Create a variable that will calculate the sum of games each player played in. The total contribution of a given  player is the sum of events he participated in divided by the number of games he played.

- **a) games played per player for visitor team:**

- create variable that counts the amount of games each player from the **visitor team** played.

In [59]:
dm['vgp'] = dm.groupby(['Season', 'VTeamCode', 'EventNumber', 'VPlayer'])['GameNumber'].transform('count')

- **b) games played per player for home team:**

- create variable that counts the amount of games each player from the **home team** played.

In [60]:
dm['hgp'] = dm.groupby(['Season', 'HTeamCode', 'EventNumber', 'HPlayer'])['GameNumber'].transform('count')

## overall games played

The amount of games each player played has been calculated only for his team being at home or away for the season, since home games played and visitor games played were used. The **total games** of each player is the sum of home and away games he participated in for a whole season.

- create a variable will add up the home event value and away event value for all players of a given team.

In [61]:
dm['gp'] = np.where((dm['Season'] == dm['Season']) & (dm['HTeamCode'] == dm['VTeamCode']) & (dm['HPlayer'] == dm['VPlayer']), (dm['hgp'] + dm['vgp']),
                   (np.where((dm['Season'] == dm['Season']) & (dm['HTeamCode'] != dm['VTeamCode']) & (dm['HPlayer'] != dm['VPlayer']), dm['hgp'],
                   (np.where((dm['Season'] == dm['Season']) &(dm['VTeamCode'] == dm['HTeamCode']) & (dm['VPlayer'] == dm['HPlayer']), (dm['vgp'] + dm['hgp']), dm['vgp'])))))

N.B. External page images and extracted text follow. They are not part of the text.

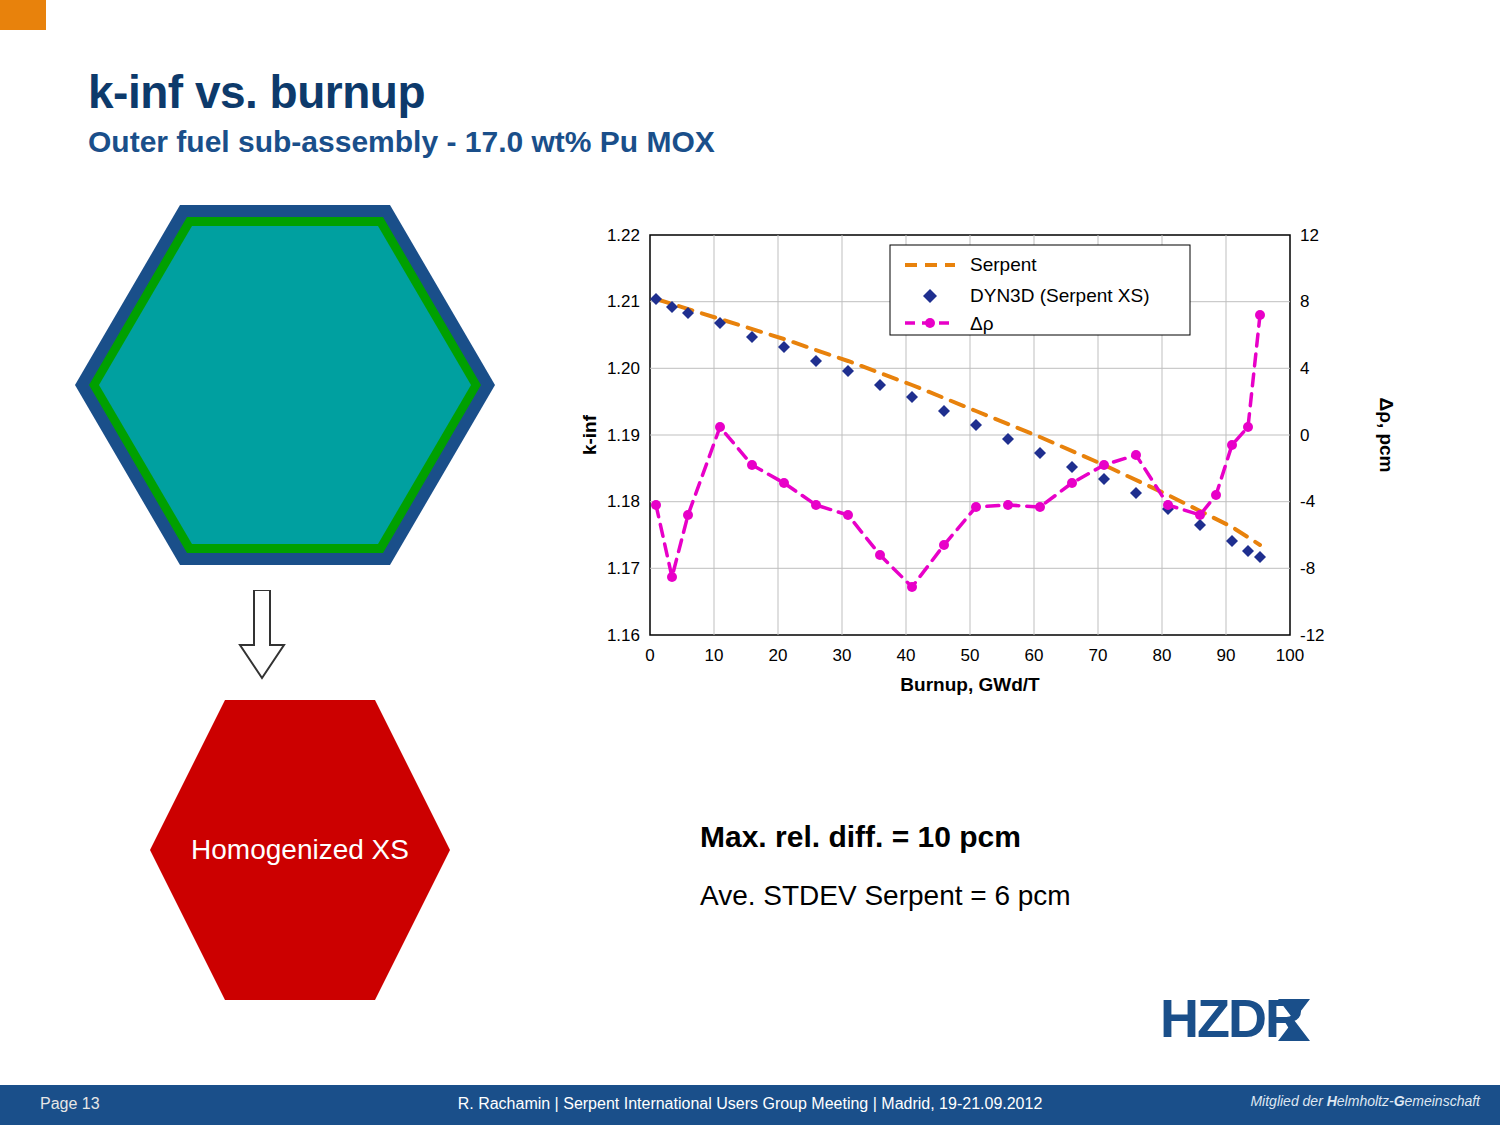k-inf vs. burnup
Outer fuel sub-assembly - 17.0 wt% Pu MOX
Homogenized XS
1.22 1.21 1.20 1.19 1.18 1.17 1.16 12 8 4 0 -4 -8 -12 0 10 20 30 40 50 60 70 80 90 100 Burnup, GWd/T k-inf Δρ, pcm Serpent DYN3D (Serpent XS) Δρ
Max. rel. diff. = 10 pcm
Ave. STDEV Serpent = 6 pcm
HZDR
Page 13 R. Rachamin | Serpent International Users Group Meeting | Madrid, 19-21.09.2012 Mitglied der Helmholtz-Gemeinschaft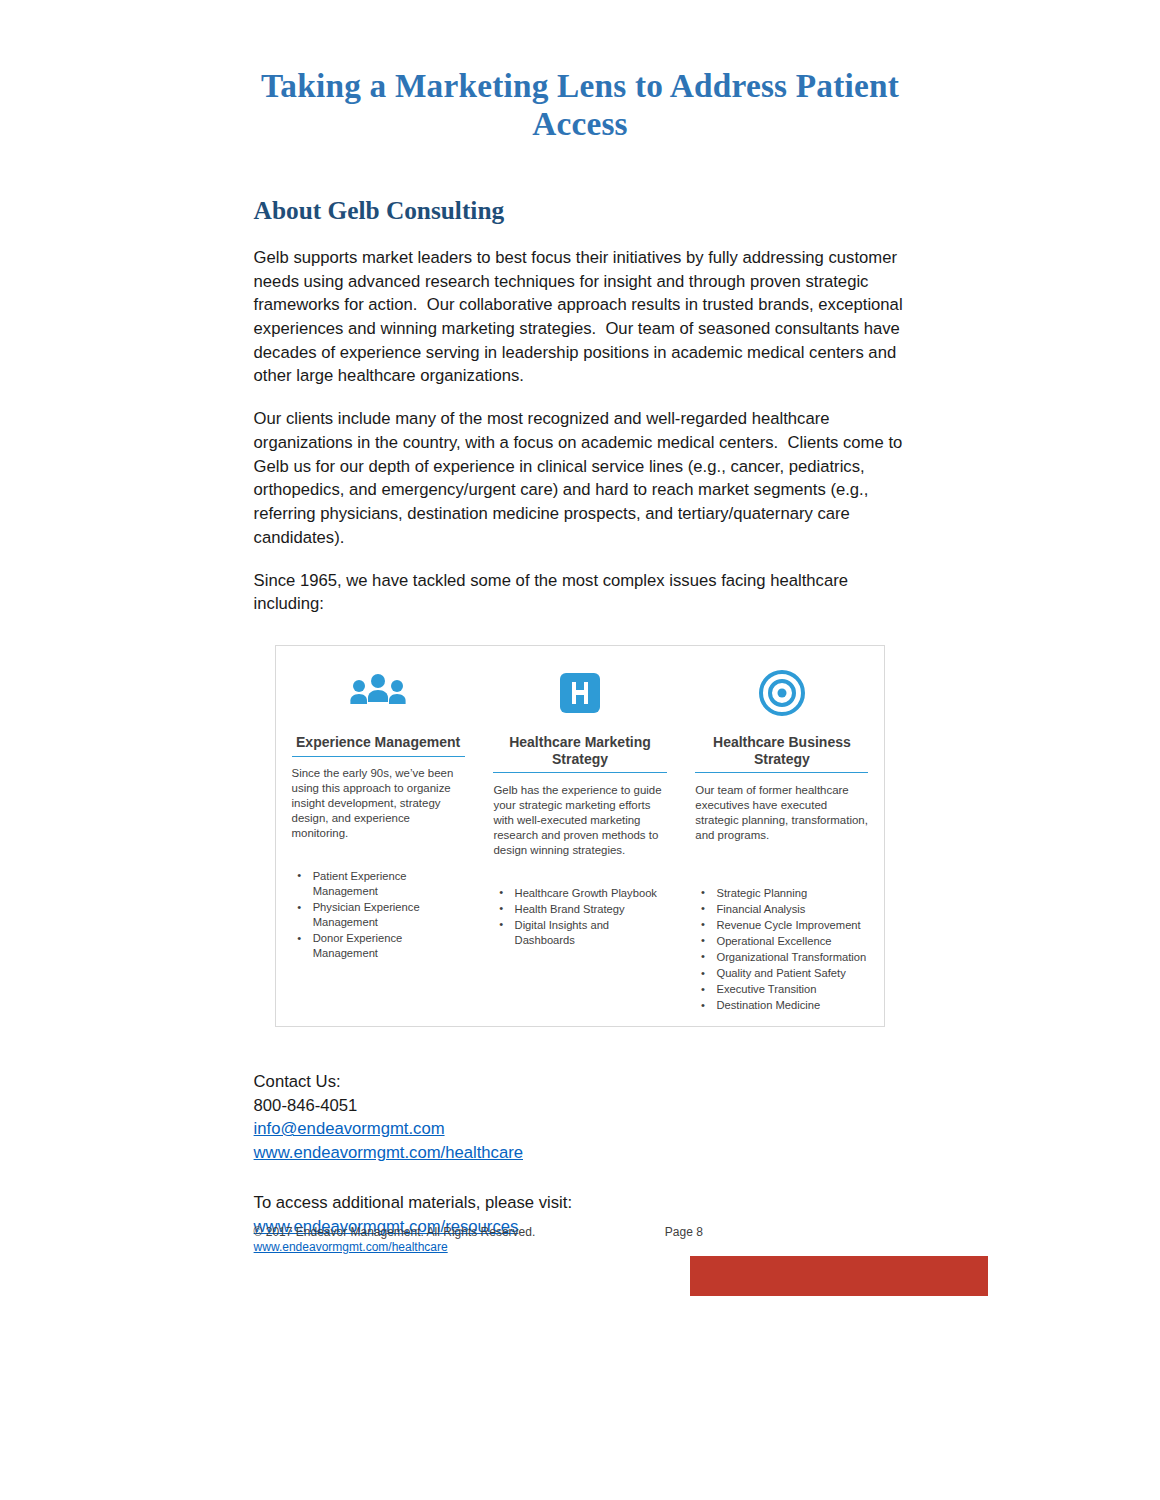Taking a Marketing Lens to Address Patient Access
About Gelb Consulting
Gelb supports market leaders to best focus their initiatives by fully addressing customer needs using advanced research techniques for insight and through proven strategic frameworks for action. Our collaborative approach results in trusted brands, exceptional experiences and winning marketing strategies. Our team of seasoned consultants have decades of experience serving in leadership positions in academic medical centers and other large healthcare organizations.
Our clients include many of the most recognized and well-regarded healthcare organizations in the country, with a focus on academic medical centers. Clients come to Gelb us for our depth of experience in clinical service lines (e.g., cancer, pediatrics, orthopedics, and emergency/urgent care) and hard to reach market segments (e.g., referring physicians, destination medicine prospects, and tertiary/quaternary care candidates).
Since 1965, we have tackled some of the most complex issues facing healthcare including:
Experience Management
Since the early 90s, we’ve been using this approach to organize insight development, strategy design, and experience monitoring.
Patient Experience Management
Physician Experience Management
Donor Experience Management
Healthcare Marketing Strategy
Gelb has the experience to guide your strategic marketing efforts with well-executed marketing research and proven methods to design winning strategies.
Healthcare Growth Playbook
Health Brand Strategy
Digital Insights and Dashboards
Healthcare Business Strategy
Our team of former healthcare executives have executed strategic planning, transformation, and programs.
Strategic Planning
Financial Analysis
Revenue Cycle Improvement
Operational Excellence
Organizational Transformation
Quality and Patient Safety
Executive Transition
Destination Medicine
Contact Us:
800-846-4051
info@endeavormgmt.com
www.endeavormgmt.com/healthcare
To access additional materials, please visit:
www.endeavormgmt.com/resources
© 2017 Endeavor Management. All Rights Reserved. Page 8
www.endeavormgmt.com/healthcare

## overall player contribution

The impact of each player has been calculated only for his team being at home or away for the season, since home event value and visitor event value were used. The **total contribution** of each player is the total of events he participated for a whole season. Thus, the sum of both home and away event values must be computed.

- create a variable will add up the home event value and away event value for all players of a given team, that played in **position 1.**

In [62]:
dm['plyr'] = np.where((dm['Season'] == dm['Season']) & (dm['HTeamCode'] == dm['VTeamCode']) & (dm['HPlayer'] == dm['VPlayer']), (dm['hp'] + dm['vp'])/dm['gp'],
                   (np.where((dm['Season'] == dm['Season']) & (dm['HTeamCode'] != dm['VTeamCode']) & (dm['HPlayer'] != dm['VPlayer']), dm['hp']/dm['hgp'],
                   (np.where((dm['Season'] == dm['Season']) &(dm['VTeamCode'] == dm['HTeamCode']) & (dm['VPlayer'] == dm['HPlayer']), (dm['vp'] + dm['hp'])/dm['gp'], dm['vp']/dm['vgp'])))))

The total contribution of each player for the duration of a season has been measured.

## store player evaluation data frame

the player evaluation data frame will be stored and used for the next stage of analysis, player allocation.

In [63]:
dm.to_csv('out_data/player_evaluation.csv', index='False', sep=',')

The next step is to allocate players to their respectful roster position.